Make A Detailed Menu, Shopping List, And Schedule
I am a lady that loves her lists! Thanksgiving is definitely not an exception when it comes to list-making. Make a detailed menu for Thanksgiving dinner. If you are having friends or family members bring certain dishes, make note of that on your menu.
A detailed shopping list is imperative when it comes to Thanksgiving planning. I like to go dish by dish to make my shopping list. Once you get your menu and shopping list written out you can move onto making the schedule. The schedule is extremely important, make sure to include pre-work, not just your schedule for the day of the meal.
Make As Much As You Can Ahead Of Time
A time management tip for hosting Thanksgiving is to make as much as you can ahead of time. Do not wait until the morning or day of the big meal. The most stressful part of hosting Thanksgiving is the last-minute rush. When you are working on your detailed menu (see above tip), make note of the recipes that can be made ahead of time.
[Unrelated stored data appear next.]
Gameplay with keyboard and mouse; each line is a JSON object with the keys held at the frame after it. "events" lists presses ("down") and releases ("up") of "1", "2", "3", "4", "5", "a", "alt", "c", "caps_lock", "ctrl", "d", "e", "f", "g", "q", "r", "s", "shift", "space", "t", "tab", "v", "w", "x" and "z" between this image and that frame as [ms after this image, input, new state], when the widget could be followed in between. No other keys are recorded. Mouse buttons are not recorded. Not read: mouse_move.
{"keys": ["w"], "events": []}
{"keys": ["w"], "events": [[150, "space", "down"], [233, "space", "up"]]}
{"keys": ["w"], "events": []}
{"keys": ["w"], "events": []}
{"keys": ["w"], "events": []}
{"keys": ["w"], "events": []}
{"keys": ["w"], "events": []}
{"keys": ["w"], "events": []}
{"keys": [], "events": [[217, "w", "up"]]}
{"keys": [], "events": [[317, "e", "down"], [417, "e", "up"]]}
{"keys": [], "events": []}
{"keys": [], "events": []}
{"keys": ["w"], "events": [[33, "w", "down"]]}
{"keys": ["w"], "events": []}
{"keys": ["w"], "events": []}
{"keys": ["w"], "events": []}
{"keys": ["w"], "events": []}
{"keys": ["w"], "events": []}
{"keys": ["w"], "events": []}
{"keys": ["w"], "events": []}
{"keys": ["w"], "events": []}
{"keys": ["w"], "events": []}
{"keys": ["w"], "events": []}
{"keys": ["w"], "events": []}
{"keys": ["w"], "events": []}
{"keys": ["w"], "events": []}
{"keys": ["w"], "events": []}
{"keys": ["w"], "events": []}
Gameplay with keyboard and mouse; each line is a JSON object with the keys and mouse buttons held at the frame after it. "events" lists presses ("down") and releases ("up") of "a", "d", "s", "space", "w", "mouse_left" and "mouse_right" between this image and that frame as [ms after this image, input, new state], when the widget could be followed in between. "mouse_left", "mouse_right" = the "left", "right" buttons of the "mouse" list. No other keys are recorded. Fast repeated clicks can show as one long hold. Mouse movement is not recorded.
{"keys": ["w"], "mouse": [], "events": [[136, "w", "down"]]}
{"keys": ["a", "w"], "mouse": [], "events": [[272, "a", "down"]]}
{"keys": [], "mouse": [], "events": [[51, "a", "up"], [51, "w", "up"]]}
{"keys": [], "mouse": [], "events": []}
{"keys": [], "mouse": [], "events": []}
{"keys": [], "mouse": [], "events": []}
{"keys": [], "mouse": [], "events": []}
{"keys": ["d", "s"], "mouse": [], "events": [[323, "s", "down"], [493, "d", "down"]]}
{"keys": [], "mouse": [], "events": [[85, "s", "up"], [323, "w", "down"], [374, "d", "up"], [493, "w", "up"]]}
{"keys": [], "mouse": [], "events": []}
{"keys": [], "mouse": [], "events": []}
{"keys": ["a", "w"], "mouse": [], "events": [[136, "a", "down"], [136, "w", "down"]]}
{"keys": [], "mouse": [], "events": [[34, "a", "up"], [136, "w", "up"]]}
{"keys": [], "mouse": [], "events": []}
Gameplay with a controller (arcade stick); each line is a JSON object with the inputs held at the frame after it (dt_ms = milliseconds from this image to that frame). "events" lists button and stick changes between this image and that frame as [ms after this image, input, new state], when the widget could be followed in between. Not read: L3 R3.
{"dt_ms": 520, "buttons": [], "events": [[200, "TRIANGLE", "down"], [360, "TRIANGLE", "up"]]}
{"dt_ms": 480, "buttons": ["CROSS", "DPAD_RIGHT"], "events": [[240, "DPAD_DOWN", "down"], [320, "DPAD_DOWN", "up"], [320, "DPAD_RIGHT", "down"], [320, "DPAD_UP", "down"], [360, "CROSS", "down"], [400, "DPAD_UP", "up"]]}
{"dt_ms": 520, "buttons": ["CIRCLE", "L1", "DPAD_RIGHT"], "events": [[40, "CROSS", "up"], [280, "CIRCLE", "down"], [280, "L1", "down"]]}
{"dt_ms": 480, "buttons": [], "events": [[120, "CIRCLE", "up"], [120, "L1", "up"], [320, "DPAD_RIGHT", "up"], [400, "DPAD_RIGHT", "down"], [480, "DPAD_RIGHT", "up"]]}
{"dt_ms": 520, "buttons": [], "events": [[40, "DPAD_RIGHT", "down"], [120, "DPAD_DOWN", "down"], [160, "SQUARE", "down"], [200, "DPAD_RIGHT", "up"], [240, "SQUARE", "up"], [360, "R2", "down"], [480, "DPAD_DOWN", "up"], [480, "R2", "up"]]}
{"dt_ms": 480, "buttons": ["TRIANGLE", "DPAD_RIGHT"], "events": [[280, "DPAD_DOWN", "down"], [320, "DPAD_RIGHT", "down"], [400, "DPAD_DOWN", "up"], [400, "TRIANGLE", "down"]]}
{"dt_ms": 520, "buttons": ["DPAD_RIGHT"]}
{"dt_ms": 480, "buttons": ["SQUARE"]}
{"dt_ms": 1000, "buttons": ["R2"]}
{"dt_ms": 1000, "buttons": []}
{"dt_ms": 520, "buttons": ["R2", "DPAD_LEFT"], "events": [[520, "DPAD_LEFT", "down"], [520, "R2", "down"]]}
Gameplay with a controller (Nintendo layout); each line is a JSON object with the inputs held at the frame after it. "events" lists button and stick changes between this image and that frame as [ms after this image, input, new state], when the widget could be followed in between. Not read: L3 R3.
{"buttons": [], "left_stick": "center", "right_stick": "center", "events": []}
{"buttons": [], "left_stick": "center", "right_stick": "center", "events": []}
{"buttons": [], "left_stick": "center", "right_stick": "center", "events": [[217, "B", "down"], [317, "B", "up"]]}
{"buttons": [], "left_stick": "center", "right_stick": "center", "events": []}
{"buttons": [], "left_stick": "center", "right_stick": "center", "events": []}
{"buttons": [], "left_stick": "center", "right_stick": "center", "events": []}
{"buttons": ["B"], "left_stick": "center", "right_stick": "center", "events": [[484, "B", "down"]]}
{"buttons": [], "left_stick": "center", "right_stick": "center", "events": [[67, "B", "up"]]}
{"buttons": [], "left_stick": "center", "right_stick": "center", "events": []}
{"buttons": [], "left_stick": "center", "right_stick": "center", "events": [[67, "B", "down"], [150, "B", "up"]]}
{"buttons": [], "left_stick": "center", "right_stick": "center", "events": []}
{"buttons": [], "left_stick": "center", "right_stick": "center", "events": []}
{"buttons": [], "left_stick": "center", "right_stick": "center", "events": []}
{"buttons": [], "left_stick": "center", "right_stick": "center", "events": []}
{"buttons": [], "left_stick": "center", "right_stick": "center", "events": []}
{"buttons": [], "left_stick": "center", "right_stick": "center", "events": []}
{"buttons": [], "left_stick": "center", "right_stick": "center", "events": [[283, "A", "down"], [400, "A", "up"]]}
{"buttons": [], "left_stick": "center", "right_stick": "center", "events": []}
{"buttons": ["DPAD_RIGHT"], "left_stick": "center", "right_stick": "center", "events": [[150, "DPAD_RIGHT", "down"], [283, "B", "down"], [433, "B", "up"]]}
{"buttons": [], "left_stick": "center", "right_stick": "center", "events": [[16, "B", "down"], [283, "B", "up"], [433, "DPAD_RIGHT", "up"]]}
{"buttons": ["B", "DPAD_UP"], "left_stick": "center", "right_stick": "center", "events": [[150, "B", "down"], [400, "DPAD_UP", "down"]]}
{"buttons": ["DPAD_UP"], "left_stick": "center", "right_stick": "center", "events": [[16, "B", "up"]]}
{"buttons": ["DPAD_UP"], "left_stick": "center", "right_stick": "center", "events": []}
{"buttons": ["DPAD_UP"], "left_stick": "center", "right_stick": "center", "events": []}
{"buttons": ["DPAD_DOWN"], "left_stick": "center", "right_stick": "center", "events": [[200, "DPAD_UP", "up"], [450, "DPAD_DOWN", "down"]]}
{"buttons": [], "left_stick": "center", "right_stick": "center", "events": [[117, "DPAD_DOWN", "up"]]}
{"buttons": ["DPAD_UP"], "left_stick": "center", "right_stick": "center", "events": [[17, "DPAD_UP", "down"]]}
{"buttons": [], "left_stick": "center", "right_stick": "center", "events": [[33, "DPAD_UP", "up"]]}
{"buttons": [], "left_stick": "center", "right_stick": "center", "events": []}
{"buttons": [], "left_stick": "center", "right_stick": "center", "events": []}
Some meals might not be able to be finished completely ahead of time, but you might be able to complete some prep work to make finishing it easier on the day of Thanksgiving.
Examples of food that can be made ahead of time include pies, casseroles, and cranberry sauce. Stuffing can be put together the night before and popped in the oven on the day of the dinner.
Choose Recipes Wisely
The amount of stress can directly correlate with the recipes. I have learned that it is extremely important to choose your recipes wisely. Casserole-style dishes are great choices for Thanksgiving dinner because they are easy to make, can be made ahead of time, and can feed large crowds. Casseroles also have the added bonus of not needing a lot of dishes. So fewer dishes to wash! Win-win!
Try to stick to recipes that don’t take a lot of steps. Recipes that feed a lot and require little prep are the best.
Don’t Get Experimental
Most recommend to not experiment on new recipes during the holidays. However, if you really want to try out something new I highly recommend cooking it at least once before the big day. This might also be a good idea for all recipes, especially if this is your first time hosting. If you aren’t used to cooking these recipes, practice is always a good idea.
Thanksgiving dinner is rooted in traditions so most families are going to expect you to stick with the tried and true recipes of dinners past. Don’t overthink or over-complicate.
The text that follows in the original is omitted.